PROBLEM 1:
Say whether each statement agrees with the short story recommendations below. Answer yes or no, and quote the words from the text that decide it.
(a) The writer says that first reading 'Smote' changed what they thought they knew about words.
(b) The writer says McClory's flash fiction left them in deep despair.
(c) The writer says stories that deal head-on with social media are common.
PROBLEM 2: Rewrite the short story recommendations from "Published by Split" to "our daily lives.", changing "Instagram" to "Facebook" everywhere it appears.

READING PASSAGE:
First published in Granta 98: The Deep End, July 2007, and available to subscribers here. Collected in The Thing Around Your Neck, Fourth Estate, 2009
‘Smote, or When I Find I Cannot Kiss You In Front Of A Print By Bridget Riley’ by Eley Williams
I almost want to write nothing about this story since I think it’s best experienced for oneself. I will say that I have never forgotten this line:
and you stark me
and I am strobe-hearted
Reading ‘Smote’ for the first time made me rethink everything I thought I knew about words and how to use them.
Collected in Attrib. and Other Stories, Influx Press, 2017. First published online in The White Review, 2015. Read it here
‘An Apocalypse in Seven Stages’ by Helen McClory
Apocalypse stories are everywhere, they always are in times of crisis and uncertainty (that feels like now right?) and it can be hard to read about impending doom when it already feels so close to home. McClory’s flash fiction is a list story, a form I love, and unlike many apocalypse stories didn’t leave me with a deep sense of despair after reading it. It’s darkly comic in its banal bleakness at the end of the world, “Almost all that we have ever done as a species has caused harm to the earth and ourselves. Nothing special, everything so.” The narrator’s deep love for the world it what shines through, endings comes to us all, large and small. This piece of fiction reads to me like truth.
Published by Split Lip Magazine, 2018. Read online here
‘Likes’ by Sara Sherwood
Stories that tackle head-on social media in fiction seem few and far between despite it being something most of us interact with daily. This is a story about a relationship and what happens when a relationship ends and what happens when you still go on Instagram to look at their Instagram and maybe their new girlfriend’s Instagram and maybe when you’re making your Instagram posts you’re really thinking about what they will think when they look at their Instagram. Sherwood captures so accurately the pressure of watching and being watched online, the careful, carefree performance of it, the rhythm it becomes in our daily lives.

INFORMATION GIVEN:
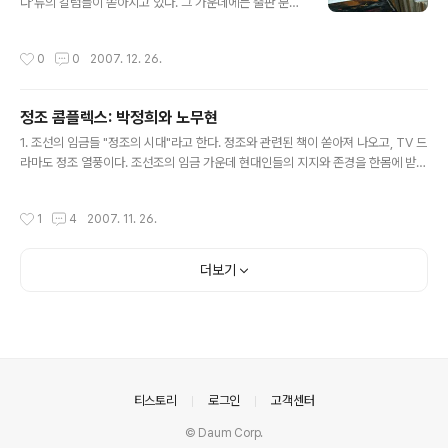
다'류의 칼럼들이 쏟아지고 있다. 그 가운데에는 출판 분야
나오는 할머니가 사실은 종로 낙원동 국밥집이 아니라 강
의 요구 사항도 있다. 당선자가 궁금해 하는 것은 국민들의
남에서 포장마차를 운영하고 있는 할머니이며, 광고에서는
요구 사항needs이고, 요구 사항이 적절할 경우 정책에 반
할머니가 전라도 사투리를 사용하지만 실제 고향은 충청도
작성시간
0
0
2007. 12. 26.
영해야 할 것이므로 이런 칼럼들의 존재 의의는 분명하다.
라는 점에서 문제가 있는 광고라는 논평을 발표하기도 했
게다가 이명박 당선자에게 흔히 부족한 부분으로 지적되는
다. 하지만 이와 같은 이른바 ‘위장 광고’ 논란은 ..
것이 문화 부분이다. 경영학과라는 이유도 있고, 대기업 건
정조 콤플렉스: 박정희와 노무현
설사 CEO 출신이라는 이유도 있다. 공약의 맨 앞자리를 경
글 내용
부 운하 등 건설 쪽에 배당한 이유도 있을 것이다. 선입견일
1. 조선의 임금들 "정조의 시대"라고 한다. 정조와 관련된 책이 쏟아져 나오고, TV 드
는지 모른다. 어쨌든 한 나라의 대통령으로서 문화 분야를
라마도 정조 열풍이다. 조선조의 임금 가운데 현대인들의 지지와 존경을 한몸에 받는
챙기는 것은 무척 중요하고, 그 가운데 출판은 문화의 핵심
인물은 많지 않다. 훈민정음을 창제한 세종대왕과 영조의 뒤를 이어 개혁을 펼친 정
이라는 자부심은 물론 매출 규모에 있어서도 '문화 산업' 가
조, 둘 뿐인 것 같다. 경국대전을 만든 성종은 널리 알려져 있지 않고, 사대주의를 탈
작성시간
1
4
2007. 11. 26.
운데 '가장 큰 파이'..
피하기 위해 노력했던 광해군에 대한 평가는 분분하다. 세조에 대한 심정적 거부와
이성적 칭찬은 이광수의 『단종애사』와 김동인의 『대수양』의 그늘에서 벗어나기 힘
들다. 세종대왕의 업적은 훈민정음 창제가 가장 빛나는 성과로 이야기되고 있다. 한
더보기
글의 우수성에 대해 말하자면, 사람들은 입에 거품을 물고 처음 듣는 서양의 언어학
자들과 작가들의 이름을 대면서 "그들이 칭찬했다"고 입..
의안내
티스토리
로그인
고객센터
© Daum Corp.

--

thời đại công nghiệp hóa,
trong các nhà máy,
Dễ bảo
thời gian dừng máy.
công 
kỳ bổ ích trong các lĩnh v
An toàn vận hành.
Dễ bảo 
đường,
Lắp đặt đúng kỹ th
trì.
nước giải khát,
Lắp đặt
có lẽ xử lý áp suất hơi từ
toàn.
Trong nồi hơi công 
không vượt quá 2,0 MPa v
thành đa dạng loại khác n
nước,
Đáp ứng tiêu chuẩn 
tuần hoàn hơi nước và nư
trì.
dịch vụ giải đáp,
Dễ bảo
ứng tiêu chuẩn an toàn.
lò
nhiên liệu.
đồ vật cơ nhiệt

WORKED SOLUTION 1:
(a) Yes: "Reading ‘Smote’ for the first time made me rethink everything I thought I knew about words and how to use them."
(b) No: "unlike many apocalypse stories didn’t leave me with a deep sense of despair after reading it"
(c) No: "Stories that tackle head-on social media in fiction seem few and far between"

WORKED SOLUTION 2:
Published by Split Lip Magazine, 2018. Read online here
‘Likes’ by Sara Sherwood
Stories that tackle head-on social media in fiction seem few and far between despite it being something most of us interact with daily. This is a story about a relationship and what happens when a relationship ends and what happens when you still go on Facebook to look at their Facebook and maybe their new girlfriend’s Facebook and maybe when you’re making your Facebook posts you’re really thinking about what they will think when they look at their Facebook. Sherwood captures so accurately the pressure of watching and being watched online, the careful, carefree performance of it, the rhythm it becomes in our daily lives.